А огурцы, видно, были неважные, мои сокамерники их и есть не стали: откусили по разу, и огурцы полетели в урну. У них часто и куски хлеба отправлялись туда же. Интересно: нарочно, мне напоказ? Может, в обед кинут пару кусков, а утром, опорожняя урну, проверят: все ли на месте? Но, честное слово, есть не хотелось ни в первые три, ни в первые пять дней (приходилось слышать, что они самые трудные), ни в последнюю неделю, ни в последний день голодовки.
Вообще я не могу сказать, что в какой-то период голодовки мои ощущения были особыми, иными, чем в предыдущие или последующие дни. Я не замечал никакой разницы между началом голодовки и ее серединой, хоть это очевидная чушь: первый-то день какая же голодовка? Наверное, каждому случалось не есть и по дню, и по два. Слабость накапливается постепенно и прибывает незаметно день ото дня, так что сегодня чувствуешь себя так же, как вчера, завтра как сегодня. Конечно, у разных людей ощущения будут разные, может, кто-то другой точнее фиксирует изменения в своем состоянии и сумел бы определить переломные точки. Я же делю свою голодовку на три этапа по чисто внешним приметам: первый восемь дней до начала насильственного кормления; второй тридцать семь дней, когда мне насильно вводили пищу; третий последние восемь дней голодовки, в этапе, вновь без какого-либо питания.
Начальник тюрьмы. Калужская тюрьма, в которую меня посадили, называется совсем не «тюрьма», а СИЗО следственный изолятор № 1. Название голубиное, но, конечно, тюрьма как тюрьма с боксами, зарешеченными окнами в «намордниках» и всем прочим, что в тюрьме полагается. Однако не без примет века НТР и дизайна: массивные ворота раздвигаются нажатием кнопки, особенно радикально переоборудована комната для свиданий: она перегорожена и разгорожена на клетки сплошным листовым стеклом, кабины снабжены переговорными устройствами (небось, и с подслушивающим аппаратом? Не валютой ли за все это плачено? Или уже сами научились?). Незабываемо сильное впечатление: когда из переговорной трубки до тебя вместо родного голоса доносится какое-то кваканье, чувствуешь себя прямо-таки в светлом будущем.

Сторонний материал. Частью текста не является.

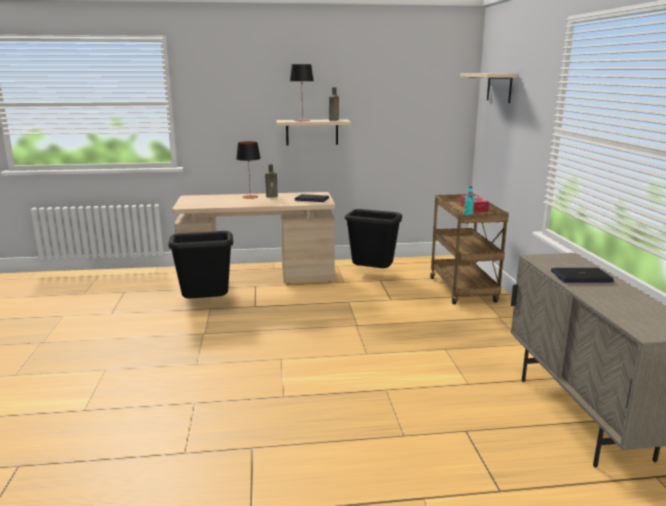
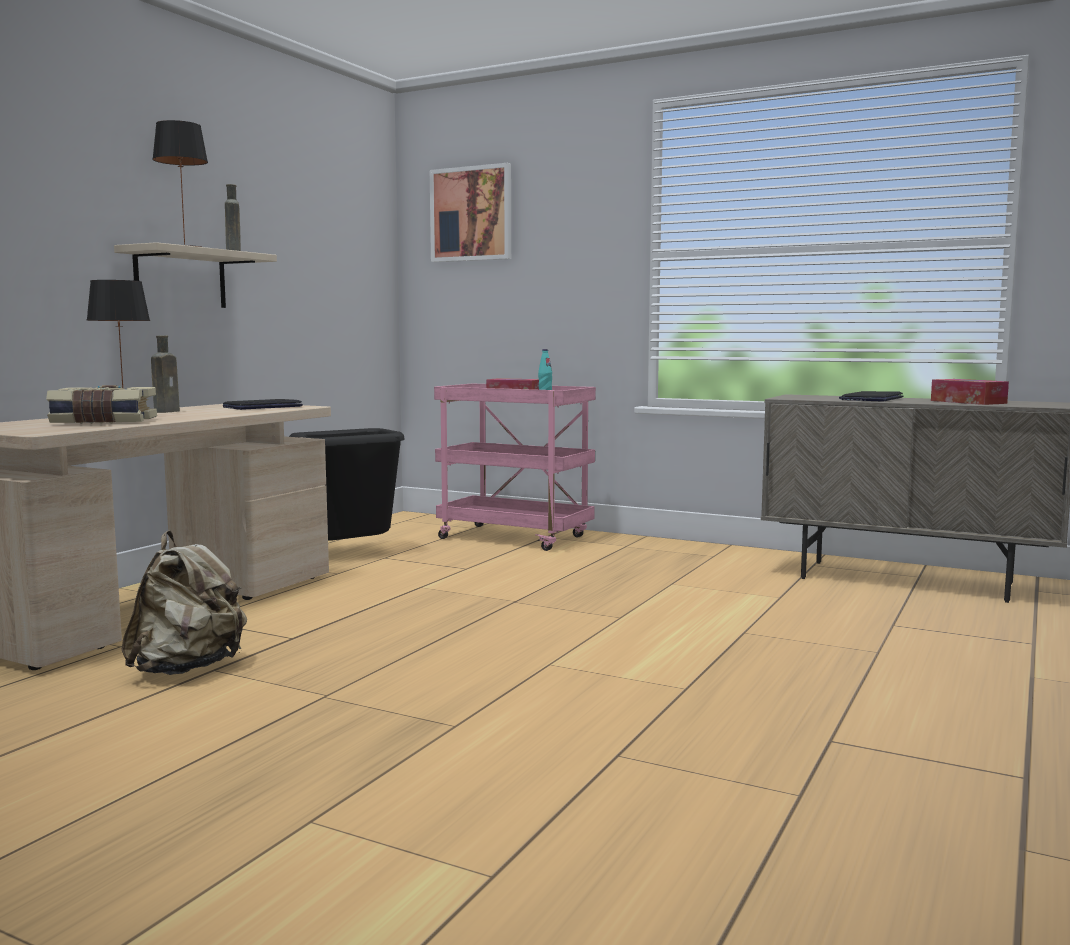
camera: 55 degrees left, 10 degrees down
(206, 305) = (188, 669): black trash can -> beige backpack
(223, 202) = (103, 422): none -> book
(463, 290) = (516, 538): brown cart -> pink cart
(499, 87) = (471, 214): beige shelf -> picture
(621, 304) = (968, 402): none -> tissue box

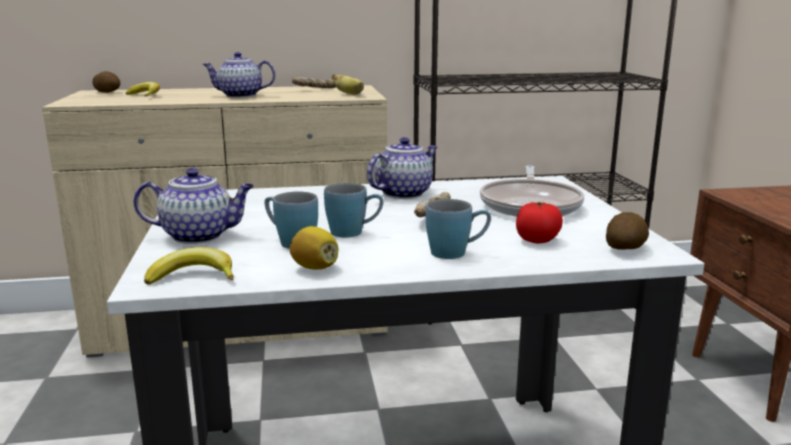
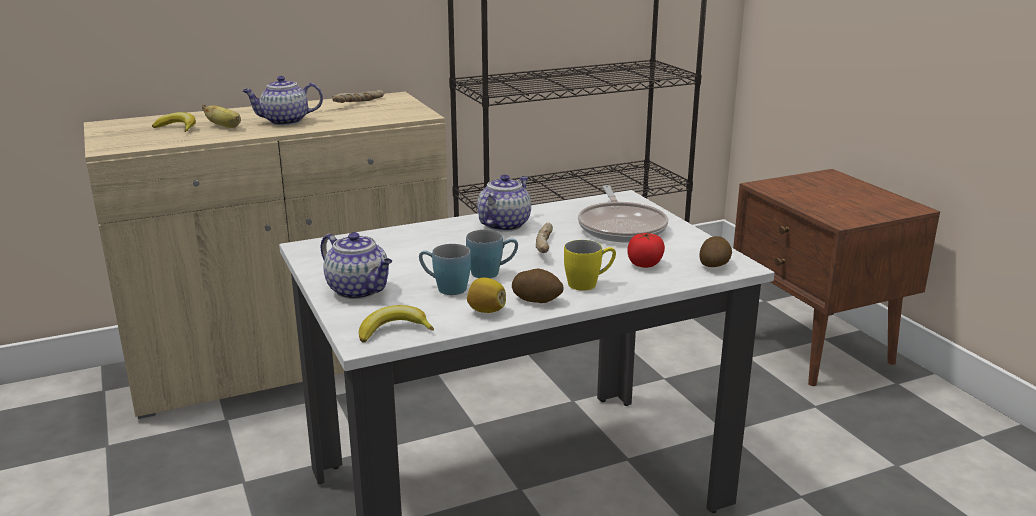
camera: 15 degrees left, 5 degrees up
(108, 92) = (125, 125): potato -> potato (537, 300)
(200, 235) = (359, 290): teapot -> teapot turned 60 degrees clockwise
(350, 94) = (400, 111): banana -> banana (225, 127)
(457, 252) = (589, 283): blue mug -> yellow mug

Проводник всех этих тюремных новшеств конечно же, сам начальник. Это заметно уже на подступах к его кабинету: вместо унылой серо-бурой масляной краски стены лестничной клетки выложены декоративным кафелем без какой-либо казенной симметрии, а как в современном молодежном кафе. Кабинет выглядит более строго: полированные панели темного дерева, большие светлые окна, слева от письменного стола мигает разноцветными огоньками пульт управления с телефонными трубками и микрофонами. Хозяин кабинета моложавый майор, гладко причесанный, свежевыбритый, в меру плотный, в меру деловитый, в меру любезный. На лацкане его кителя голубой вузовский ромбик (может, академия МВД, может, юридический институт, а может, и университет, я не знаю).